Trump Campaign Has Raised Over $200 Million for Post-Election Battle

(Noted News) — In just a month, the Trump campaign has generated over $208 million from his supporters to wage at least 35 different lawsuits in 6 swing states, losing 34 of them for a success rate of 2.8%. 

“These tremendous fundraising numbers show President Trump remains the leader and source of energy for the Republican Party and that his supporters are dedicated to fighting for the rightful, legal outcome of the 2020 general election,” Trump campaign manager Bill Stepien said in a statement. 

The Trump administration also started a new leadership PAC called Save America, which requires a minimum contribution of $5,000 from donors, and has been taking in 75% of all donations to the Trump campaign since November 9. 

Trump and Republicans are not just attracting support from the fringes, but from high profile, mega-wealthy financiers. 

Stephen A. Schwarzman, philanthropist, and chairman and CEO of investment firm Blackstone Group ($571 billion AUM), donated $15 million to the Senate Leadership Fund, a super PAC linked to Senate Majority Leader Mitch McConnel, to help Republicans win their run-off races in the state of Georgia.

Kenneth Griffin, CEO of hedge fund Citadel, donated $12 million between October and November. Long-time Trump ally and casino giant Sheldon Adelson donated $10 million to the Senate Leadership Fund as well. According to the Center for Responsive Politics, Adelson contributed $180 million to Trump’s reelection, which, according to Trump, he has won. 

On Wednesday, Donald Trump released a 46-minute speech detailing his claims of election fraud. The speech was dismissed or ignored as baseless by most media outlets. CNN even refused to air it.

In the unscheduled, unannounced speech, Trump went through all his bullet points for why the election was fraudulent, from his suspicions towards Dominion Voting Systems to mail-in ballots. 

“On top of everything else, we have a company that’s very suspect. Its name is Dominion, with the turn of a dial or the change of a chip, you could press a button for Trump and the vote goes to Biden. What kind of a system is this?”

Trump said that the election should move to a paper system, and implied the U.S. should get rid of mail-in voting because European countries have strict restrictions on them.
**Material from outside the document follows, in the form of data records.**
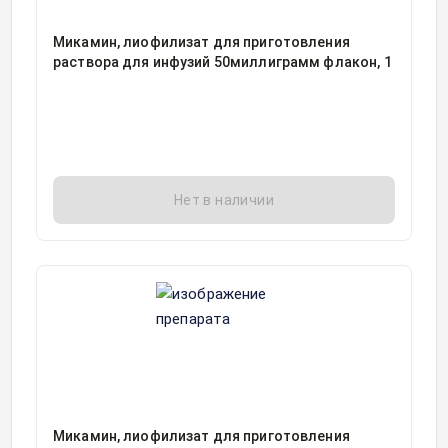
Микамин, лиофилизат для приготовления
раствора для инфузий 50миллиграмм флакон, 1
Нет в наличии
Микамин, лиофилизат для приготовления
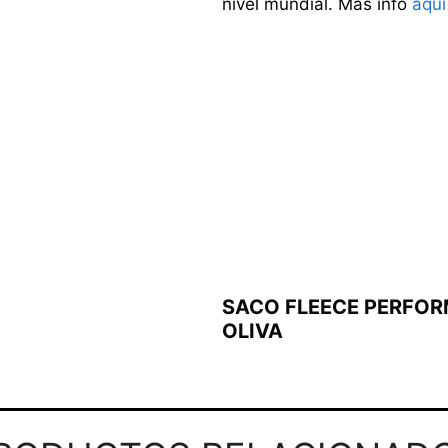
nivel mundial. Más info
aquí
SACO FLEECE PERFOR
OLIVA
“We have to go to paper, maybe it takes longer. But the only secure system is paper. Not these systems that nobody understands, including in many cases, the people that run them.”

“Many European countries have instituted major restrictions on mail-in voting, specifically, because they recognize the nearly unlimited potential for fraud. Out of 42 European nations, all but two prohibit absentee ballots entirely for people who reside inside the country, or else they require those who need absentee ballots to show a very, very powerful ID.”

Trump’s speech and continuous legal battles run contrary to the very slim path to a victory, with election results being certified in favor of Biden in Arizona, Nevada, Pennsylvania, Michigan, and Wisconsin; virtually every state that mattered in swaying the direction of the outcome. 

This forces Trump to rely on the U.S. Supreme Court, which so far hasn’t signaled much enthusiasm for getting involved. On Tuesday, Pennsylvanian Republican Mike Kelly requested that SCOTUS oversee a lawsuit that was thrown out by the state courts. 

Kelly’s original lawsuit requested to either throw away all 2.5 million mail-in ballots or to annul the election results completely and allow the state Legislature to select Pennsylvania’s electors.

If Trump’s efforts to overturn the election fail, his fundraising may still go towards keeping a hold of the Republican party and keeping his brand alive.

Tim Murtaugh, a spokesman for the Trump campaign, said that this was always part of Trump’s plan.

“The president always planned to do this, win or lose, so he can support candidates and issues he cares about, such as combating voter fraud, Murtaugh said. 

Not all are convinced this is a viable plan for the president. John Bolton, Trump’s former National Security Advisor, says the entire campaign to maintain influence is futile. 

“I think his power to influence will diminish dramatically once he leaves the Oval Office on Jan. 20, 2021. It’s a completely different ballgame…the dynamic will change dramatically.”